» TEKSTFRAGMENT:
────────────────────────────────────────

Haags Besogne

Uit Wikipedia, de vrije encyclopedie

Het Haags Besogne was een commissie van de Vereenigde Oostindische Compagnie (VOC) die gevestigd was in 's-Gravenhage en zich bezighield met het tot in detail bestuderen van alle papierwerk dat de Raad van Indië vanuit de stad Batavia naar de VOC in de Republiek der Zeven Verenigde Nederlanden stuurde. Het Haags Besogne bracht aan de Heren XVII, het opperbestuur, advies uit over te nemen maatregelen. Het jaarlijkse rapport heette het Haags Verbaal.

De commissie werd in 1649 ingesteld toen de correspondentie te omvangrijk werd om behandeld te worden door alleen de Heren XVII, die in de regel slechts twee keer per jaar bijeenkwam.

────────────────────────────────────────

» GETOONDE GEGEVENS:
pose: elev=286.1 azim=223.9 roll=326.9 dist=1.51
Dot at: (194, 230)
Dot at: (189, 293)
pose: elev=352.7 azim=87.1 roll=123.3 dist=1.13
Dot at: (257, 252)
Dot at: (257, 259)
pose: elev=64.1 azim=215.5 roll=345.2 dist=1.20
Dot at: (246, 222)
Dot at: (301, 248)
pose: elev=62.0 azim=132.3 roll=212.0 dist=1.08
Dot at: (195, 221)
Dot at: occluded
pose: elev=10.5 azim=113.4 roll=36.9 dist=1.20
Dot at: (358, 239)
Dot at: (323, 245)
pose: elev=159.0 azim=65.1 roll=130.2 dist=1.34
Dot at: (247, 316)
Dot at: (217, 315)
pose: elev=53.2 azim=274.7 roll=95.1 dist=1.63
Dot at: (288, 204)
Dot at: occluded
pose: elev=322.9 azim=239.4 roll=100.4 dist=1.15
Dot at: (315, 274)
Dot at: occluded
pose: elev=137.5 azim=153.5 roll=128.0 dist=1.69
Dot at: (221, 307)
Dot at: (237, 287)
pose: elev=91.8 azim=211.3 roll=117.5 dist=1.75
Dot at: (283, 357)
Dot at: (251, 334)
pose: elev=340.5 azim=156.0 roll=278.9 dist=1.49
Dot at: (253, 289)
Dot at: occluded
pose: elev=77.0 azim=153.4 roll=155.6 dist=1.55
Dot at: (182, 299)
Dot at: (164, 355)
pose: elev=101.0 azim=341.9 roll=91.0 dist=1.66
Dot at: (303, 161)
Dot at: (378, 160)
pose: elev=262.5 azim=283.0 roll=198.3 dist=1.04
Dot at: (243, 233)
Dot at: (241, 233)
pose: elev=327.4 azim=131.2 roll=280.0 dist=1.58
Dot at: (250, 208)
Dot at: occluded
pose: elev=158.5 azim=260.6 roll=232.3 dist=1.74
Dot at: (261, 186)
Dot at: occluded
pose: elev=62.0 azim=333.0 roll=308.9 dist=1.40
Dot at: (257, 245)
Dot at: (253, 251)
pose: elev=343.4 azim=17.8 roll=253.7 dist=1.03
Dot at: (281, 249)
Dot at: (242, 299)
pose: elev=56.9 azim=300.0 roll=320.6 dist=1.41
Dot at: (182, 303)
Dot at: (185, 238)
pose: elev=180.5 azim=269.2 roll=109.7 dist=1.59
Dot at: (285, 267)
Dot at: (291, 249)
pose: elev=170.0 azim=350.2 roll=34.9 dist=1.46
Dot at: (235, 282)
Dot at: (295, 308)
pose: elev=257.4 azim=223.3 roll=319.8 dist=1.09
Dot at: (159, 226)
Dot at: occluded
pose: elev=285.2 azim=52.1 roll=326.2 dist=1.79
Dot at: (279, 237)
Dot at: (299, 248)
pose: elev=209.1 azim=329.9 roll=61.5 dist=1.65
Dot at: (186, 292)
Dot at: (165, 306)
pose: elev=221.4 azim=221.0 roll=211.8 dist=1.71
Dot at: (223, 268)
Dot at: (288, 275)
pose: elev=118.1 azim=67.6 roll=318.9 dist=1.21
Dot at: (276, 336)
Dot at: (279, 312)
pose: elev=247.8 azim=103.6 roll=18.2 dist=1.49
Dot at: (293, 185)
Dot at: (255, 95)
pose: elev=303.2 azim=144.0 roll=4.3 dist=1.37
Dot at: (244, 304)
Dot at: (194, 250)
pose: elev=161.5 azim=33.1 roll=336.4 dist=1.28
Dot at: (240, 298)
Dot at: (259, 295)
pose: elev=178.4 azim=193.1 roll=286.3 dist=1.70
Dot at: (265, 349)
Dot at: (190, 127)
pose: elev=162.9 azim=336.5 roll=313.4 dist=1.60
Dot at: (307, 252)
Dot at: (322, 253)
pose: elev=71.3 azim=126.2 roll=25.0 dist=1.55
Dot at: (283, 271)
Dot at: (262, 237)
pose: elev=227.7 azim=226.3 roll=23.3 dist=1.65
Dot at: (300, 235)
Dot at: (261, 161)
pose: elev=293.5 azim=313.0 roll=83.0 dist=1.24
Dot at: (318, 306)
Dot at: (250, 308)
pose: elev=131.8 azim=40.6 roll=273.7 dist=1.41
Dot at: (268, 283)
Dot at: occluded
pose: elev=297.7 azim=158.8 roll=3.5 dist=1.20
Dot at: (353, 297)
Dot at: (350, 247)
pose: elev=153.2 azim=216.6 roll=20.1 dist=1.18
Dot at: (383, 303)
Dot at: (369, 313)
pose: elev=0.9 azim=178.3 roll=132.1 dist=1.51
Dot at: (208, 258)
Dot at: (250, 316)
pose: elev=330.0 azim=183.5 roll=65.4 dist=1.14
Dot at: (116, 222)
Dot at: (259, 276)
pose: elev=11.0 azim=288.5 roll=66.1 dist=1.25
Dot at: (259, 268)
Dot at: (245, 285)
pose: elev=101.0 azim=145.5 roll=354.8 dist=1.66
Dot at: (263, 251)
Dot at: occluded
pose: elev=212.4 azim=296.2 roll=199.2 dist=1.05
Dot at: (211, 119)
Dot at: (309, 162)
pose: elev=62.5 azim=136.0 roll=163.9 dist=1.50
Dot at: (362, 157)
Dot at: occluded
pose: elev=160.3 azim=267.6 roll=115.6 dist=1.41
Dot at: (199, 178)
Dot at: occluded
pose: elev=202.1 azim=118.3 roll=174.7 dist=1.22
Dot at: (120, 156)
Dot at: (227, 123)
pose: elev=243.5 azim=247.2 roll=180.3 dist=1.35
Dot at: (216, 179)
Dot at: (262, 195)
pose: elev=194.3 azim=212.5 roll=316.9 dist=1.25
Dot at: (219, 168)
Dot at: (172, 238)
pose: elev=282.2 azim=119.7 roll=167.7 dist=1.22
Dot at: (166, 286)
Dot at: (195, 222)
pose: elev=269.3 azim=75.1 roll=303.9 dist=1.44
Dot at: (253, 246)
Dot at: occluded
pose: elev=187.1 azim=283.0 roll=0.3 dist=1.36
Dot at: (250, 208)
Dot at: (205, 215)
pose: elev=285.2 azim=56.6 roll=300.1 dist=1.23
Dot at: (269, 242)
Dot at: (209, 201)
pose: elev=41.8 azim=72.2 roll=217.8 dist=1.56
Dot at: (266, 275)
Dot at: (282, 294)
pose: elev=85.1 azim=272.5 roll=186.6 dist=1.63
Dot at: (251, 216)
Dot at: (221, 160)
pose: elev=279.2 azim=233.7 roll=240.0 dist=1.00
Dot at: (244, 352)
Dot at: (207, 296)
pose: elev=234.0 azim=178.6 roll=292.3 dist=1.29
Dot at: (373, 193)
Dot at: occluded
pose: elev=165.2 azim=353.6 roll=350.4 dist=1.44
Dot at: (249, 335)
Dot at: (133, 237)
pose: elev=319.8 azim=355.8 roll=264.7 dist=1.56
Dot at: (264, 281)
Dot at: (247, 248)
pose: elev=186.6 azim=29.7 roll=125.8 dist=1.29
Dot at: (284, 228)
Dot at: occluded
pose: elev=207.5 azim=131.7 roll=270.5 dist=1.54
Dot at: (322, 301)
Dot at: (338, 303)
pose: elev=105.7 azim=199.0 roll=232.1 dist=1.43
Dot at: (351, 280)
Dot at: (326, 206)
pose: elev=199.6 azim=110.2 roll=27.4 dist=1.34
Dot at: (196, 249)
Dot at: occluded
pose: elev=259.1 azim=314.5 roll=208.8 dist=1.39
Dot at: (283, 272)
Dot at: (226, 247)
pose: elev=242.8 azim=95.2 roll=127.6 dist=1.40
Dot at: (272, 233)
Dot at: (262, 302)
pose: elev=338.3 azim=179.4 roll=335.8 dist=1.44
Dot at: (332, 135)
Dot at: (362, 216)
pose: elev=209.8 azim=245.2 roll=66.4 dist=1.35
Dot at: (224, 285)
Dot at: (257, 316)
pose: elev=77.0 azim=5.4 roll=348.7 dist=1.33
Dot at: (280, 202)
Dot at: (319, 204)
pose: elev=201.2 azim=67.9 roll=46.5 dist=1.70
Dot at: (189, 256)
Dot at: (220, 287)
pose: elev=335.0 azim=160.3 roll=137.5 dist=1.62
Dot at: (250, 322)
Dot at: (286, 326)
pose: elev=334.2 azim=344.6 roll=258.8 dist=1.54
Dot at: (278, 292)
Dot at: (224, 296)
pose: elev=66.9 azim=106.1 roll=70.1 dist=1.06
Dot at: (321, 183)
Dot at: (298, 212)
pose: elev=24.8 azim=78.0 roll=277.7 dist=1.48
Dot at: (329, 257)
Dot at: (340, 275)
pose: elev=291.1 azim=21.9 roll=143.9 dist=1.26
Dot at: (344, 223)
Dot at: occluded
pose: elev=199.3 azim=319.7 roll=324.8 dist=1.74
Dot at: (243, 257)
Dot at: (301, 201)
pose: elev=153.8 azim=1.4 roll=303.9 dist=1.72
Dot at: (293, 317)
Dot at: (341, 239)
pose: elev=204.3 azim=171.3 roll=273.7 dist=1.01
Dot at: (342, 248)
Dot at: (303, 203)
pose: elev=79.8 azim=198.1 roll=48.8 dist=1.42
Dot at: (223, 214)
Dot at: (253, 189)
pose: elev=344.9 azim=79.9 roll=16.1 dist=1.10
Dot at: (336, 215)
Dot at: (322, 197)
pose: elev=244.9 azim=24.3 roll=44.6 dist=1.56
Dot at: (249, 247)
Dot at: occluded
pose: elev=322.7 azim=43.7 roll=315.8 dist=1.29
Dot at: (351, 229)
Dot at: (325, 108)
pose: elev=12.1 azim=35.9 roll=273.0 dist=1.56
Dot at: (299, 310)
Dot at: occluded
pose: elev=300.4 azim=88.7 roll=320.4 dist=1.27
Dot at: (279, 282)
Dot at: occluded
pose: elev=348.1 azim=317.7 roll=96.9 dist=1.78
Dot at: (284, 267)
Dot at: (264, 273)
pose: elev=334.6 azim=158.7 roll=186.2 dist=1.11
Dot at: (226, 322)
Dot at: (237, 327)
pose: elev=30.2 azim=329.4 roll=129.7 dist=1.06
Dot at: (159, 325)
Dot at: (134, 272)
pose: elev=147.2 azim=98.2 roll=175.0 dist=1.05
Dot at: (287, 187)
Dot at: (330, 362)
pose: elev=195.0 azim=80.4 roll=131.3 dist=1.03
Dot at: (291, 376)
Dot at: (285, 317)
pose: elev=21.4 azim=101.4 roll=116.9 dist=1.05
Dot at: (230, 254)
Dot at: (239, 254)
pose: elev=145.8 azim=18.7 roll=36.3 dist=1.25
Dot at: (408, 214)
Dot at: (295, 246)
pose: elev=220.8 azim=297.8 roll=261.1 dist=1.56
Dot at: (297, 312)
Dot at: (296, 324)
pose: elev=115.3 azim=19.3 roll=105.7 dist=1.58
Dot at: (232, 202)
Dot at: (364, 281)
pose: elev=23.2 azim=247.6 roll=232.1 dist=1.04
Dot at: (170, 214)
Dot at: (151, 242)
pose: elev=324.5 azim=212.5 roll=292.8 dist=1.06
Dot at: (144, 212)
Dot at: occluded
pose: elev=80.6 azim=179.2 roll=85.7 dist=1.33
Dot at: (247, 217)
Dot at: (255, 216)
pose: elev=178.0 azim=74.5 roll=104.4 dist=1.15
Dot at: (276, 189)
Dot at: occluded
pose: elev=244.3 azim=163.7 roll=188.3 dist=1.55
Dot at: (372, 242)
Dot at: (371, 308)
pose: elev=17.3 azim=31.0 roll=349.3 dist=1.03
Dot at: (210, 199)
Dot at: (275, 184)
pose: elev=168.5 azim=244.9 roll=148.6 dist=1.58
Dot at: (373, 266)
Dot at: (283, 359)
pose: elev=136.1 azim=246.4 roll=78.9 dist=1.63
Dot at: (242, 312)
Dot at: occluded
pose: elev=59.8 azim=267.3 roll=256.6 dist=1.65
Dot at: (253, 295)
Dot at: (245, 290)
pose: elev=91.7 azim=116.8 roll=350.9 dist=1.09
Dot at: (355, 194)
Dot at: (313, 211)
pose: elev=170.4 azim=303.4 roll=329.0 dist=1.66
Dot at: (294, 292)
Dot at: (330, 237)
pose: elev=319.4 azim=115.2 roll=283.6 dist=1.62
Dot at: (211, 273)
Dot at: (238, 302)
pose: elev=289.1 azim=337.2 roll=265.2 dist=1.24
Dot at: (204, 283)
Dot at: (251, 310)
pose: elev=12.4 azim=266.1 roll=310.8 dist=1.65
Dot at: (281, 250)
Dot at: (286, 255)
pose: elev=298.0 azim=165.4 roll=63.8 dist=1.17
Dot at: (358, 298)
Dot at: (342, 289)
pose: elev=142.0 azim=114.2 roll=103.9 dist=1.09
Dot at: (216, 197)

────────────────────────────────────────

» OPDRACHT A: In welk jaar werd de commissie ingesteld volgens de tekst over het Haags Besogne?
» OPDRACHT B: Schrijf het volgende stuk van de tekst over het Haags Besogne.
De gegevens doen hier niet ter zake.

» GESCHREVEN ANTWOORD A: In 1649.

» GESCHREVEN ANTWOORD B:
Het Haags Besogne bestond uit vier bewindhebbers van de VOC-Kamer Amsterdam, twee uit die van Zeeland en één uit de VOC-Kamers in Hoorn, Enkhuizen, Rotterdam en Delft. Daarnaast hadden twee hoofdparticipanten zitting. Dat was er één die geld had ingelegd bij de VOC-Kamer Amsterdam en een ander die dat gedaan had bij de VOC-Kamer Zeeland.[1] De hoofdparticipanten hadden een controlerende en adviserende functie. De notulen werden bijgehouden door de presidentiële VOC-Kamer.

De commissie kwam jaarlijks voor het eerst bij elkaar in de vroege lente. Er waren geen vaste afspraken voor het geven van advies. Dit gebeurde op ad-hocbasis.[2] In de praktijk werd het een gebruik om jaarlijks aan te geven hoeveel schepen gebouwd moesten worden.[3] Dat kwam omdat het Haags Besogne de beschikking kreeg over de in Batavia opgemaakte 'navale magt', een overzicht van de VOC-schepen.[4]

Als het Haags Besogne zijn werkzaamheden had afgehandeld, kwamen de Heren XVII voor het eerst in het jaar bij elkaar. Mede op basis van de adviezen van de commissie nam het opperbestuur zijn besluiten.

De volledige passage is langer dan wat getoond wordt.